§ **TRY IT**:
Below are some records; output exactly the lines from the line with "Seratus, dua ratus" to the line with "Ubah bentuk Immortal Gu, selesai!", both ends kept, and nothing more.

Segment Start: TASK DATA

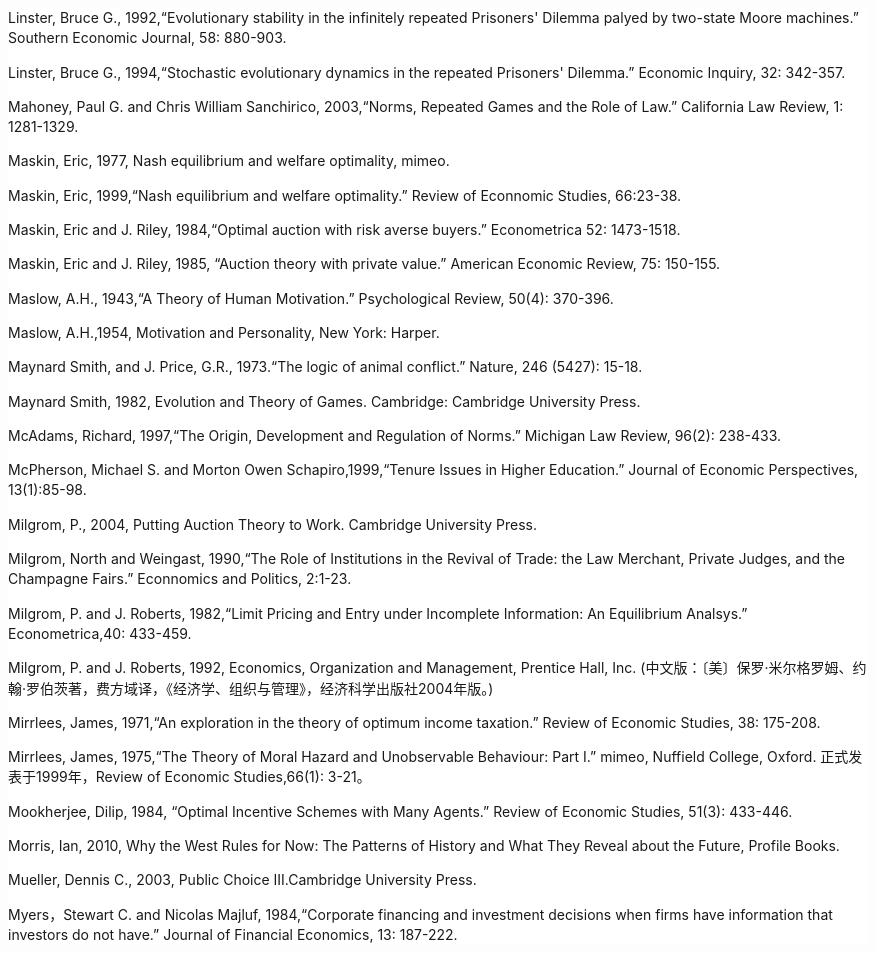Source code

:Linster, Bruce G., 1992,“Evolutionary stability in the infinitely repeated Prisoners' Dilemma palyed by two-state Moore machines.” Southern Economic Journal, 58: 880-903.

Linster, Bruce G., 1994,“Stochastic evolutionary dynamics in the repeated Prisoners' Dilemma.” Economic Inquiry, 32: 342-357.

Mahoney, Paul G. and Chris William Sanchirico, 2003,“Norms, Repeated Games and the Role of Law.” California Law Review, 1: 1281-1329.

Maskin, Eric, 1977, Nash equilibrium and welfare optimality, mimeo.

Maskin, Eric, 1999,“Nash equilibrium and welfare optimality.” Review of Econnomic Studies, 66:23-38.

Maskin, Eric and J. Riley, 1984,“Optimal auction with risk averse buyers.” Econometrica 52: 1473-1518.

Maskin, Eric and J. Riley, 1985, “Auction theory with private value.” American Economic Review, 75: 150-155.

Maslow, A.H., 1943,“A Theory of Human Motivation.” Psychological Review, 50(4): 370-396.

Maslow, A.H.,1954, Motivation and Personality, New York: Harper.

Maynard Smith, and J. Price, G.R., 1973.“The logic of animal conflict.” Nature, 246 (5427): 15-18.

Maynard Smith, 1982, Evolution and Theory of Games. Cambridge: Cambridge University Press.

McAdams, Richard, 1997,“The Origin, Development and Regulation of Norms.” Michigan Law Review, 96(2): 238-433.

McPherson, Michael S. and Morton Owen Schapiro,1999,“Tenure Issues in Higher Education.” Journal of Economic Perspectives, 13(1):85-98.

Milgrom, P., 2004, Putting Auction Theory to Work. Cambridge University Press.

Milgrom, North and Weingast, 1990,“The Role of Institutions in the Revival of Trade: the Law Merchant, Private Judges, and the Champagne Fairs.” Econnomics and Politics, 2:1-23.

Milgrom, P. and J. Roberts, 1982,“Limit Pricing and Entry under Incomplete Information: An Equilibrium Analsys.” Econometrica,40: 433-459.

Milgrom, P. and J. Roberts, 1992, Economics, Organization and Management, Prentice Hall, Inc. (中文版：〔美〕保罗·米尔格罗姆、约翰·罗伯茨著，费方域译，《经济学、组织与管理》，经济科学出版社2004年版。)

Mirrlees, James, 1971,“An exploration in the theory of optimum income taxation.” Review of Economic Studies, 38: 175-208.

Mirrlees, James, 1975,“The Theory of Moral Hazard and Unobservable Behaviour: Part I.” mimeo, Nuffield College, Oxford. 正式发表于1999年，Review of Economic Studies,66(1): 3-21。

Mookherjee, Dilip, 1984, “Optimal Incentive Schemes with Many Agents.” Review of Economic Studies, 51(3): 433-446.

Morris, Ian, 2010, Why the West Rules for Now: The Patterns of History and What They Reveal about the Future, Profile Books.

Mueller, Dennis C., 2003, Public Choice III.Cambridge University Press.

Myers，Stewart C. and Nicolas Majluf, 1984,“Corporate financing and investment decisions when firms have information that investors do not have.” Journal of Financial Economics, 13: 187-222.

Segment End: TASK DATA
Segment Start: TASK DATA

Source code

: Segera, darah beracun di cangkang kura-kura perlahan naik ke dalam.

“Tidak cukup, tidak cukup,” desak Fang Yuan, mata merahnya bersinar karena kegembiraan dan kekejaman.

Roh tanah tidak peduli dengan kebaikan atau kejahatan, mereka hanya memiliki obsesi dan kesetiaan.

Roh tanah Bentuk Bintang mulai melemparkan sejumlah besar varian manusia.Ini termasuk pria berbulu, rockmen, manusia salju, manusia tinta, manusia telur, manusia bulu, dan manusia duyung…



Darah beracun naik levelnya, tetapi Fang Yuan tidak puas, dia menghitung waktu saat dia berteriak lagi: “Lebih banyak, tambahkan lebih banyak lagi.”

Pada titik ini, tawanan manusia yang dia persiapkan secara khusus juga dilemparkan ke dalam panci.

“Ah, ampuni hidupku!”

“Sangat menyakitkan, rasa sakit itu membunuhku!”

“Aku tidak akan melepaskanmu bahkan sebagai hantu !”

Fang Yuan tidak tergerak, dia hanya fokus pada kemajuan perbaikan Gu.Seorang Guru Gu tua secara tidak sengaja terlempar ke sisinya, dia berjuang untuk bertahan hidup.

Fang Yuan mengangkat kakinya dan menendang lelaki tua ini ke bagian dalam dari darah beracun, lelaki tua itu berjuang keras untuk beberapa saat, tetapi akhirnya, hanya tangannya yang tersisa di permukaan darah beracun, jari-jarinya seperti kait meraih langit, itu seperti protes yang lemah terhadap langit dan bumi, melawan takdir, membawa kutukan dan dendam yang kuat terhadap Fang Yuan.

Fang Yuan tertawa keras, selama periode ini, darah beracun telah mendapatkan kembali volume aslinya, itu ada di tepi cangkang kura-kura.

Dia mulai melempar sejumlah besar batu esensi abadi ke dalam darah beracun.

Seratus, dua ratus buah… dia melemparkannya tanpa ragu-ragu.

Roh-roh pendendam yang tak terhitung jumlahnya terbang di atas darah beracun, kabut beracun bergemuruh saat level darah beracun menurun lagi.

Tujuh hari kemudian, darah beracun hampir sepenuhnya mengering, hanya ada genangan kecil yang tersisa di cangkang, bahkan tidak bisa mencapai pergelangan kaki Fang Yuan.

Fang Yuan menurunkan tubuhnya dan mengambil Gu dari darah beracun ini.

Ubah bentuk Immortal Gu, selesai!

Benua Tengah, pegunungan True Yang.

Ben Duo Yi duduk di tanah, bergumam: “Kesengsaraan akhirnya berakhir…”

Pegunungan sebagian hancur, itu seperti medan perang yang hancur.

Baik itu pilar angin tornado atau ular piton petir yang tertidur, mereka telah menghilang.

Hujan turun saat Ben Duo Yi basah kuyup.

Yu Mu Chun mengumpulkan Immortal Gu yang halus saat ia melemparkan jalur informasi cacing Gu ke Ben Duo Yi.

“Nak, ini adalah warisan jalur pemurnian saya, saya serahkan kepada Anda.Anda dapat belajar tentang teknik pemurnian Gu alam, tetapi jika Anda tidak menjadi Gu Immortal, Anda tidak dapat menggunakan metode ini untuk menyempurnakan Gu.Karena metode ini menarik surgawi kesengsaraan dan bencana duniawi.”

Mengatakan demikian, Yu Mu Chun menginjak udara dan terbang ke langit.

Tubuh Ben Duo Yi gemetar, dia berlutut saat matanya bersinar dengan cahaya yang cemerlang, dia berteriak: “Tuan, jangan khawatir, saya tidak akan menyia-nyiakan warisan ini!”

Segment End: TASK DATA

§ **EXERCISE OUTPUT**:
Seratus, dua ratus buah… dia melemparkannya tanpa ragu-ragu.

Roh-roh pendendam yang tak terhitung jumlahnya terbang di atas darah beracun, kabut beracun bergemuruh saat level darah beracun menurun lagi.

Tujuh hari kemudian, darah beracun hampir sepenuhnya mengering, hanya ada genangan kecil yang tersisa di cangkang, bahkan tidak bisa mencapai pergelangan kaki Fang Yuan.

Fang Yuan menurunkan tubuhnya dan mengambil Gu dari darah beracun ini.

Ubah bentuk Immortal Gu, selesai!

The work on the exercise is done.